Transcribed page text:
- - -
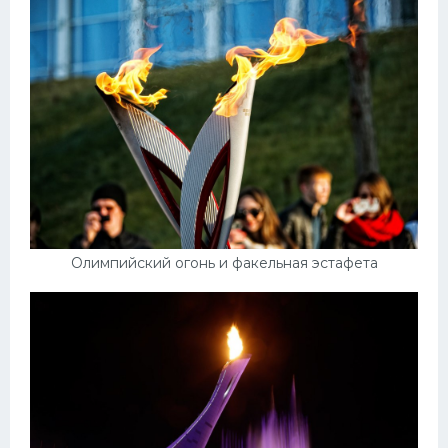
Олимпийский огонь и факельная эстафета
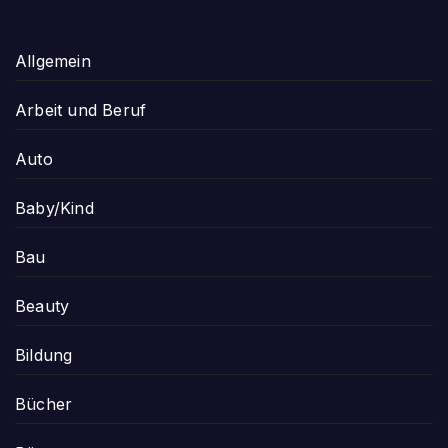
Allgemein
Arbeit und Beruf
Auto
Baby/Kind
Bau
Beauty
Bildung
Bücher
- - -
# Action item:
Extract every transcribed line from the listing above and copy each one word for word. Leave the pictures out of your answer.

# Written response:
Олимпийский огонь и факельная эстафета
Allgemein
Arbeit und Beruf
Auto
Baby/Kind
Bau
Beauty
Bildung
Bücher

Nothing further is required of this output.